* [Material for this task]:
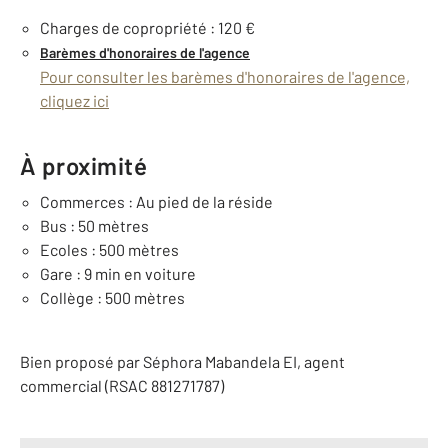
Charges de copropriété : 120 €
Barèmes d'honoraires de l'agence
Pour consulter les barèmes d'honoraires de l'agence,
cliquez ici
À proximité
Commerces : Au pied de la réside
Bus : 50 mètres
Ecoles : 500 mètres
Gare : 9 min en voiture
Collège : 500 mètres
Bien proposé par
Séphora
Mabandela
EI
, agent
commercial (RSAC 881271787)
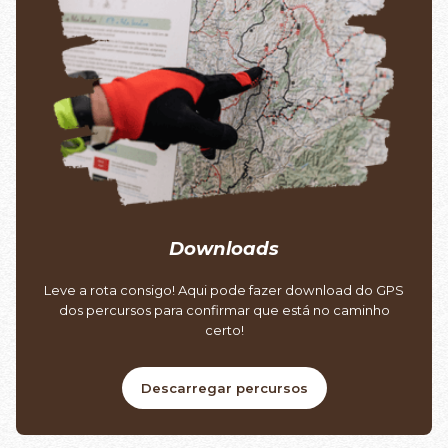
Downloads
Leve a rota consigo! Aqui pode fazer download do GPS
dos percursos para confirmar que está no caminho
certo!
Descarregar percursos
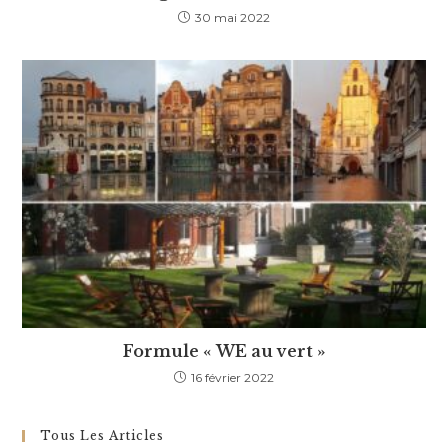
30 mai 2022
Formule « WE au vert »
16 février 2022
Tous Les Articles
==
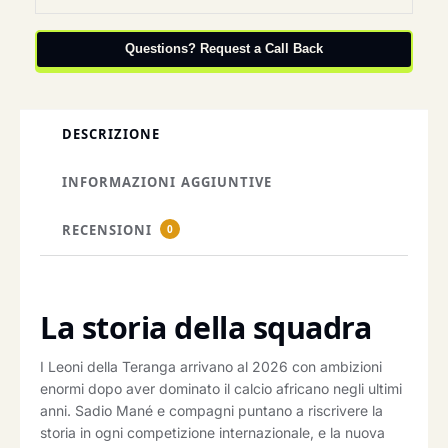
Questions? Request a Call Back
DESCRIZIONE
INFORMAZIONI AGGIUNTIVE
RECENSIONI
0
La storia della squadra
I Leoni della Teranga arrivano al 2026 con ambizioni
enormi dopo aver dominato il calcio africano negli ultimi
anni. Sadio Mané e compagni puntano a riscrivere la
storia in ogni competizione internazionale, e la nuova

* [Directions]: Between the lines holding "Questions? Request a Call Back" and "storia in ogni", inclusive, change "squadra" to "nazionale" and give those lines again with everything else left unchanged.

* [Output below]:
Questions? Request a Call Back
DESCRIZIONE
INFORMAZIONI AGGIUNTIVE
RECENSIONI
0
La storia della nazionale
I Leoni della Teranga arrivano al 2026 con ambizioni
enormi dopo aver dominato il calcio africano negli ultimi
anni. Sadio Mané e compagni puntano a riscrivere la
storia in ogni competizione internazionale, e la nuova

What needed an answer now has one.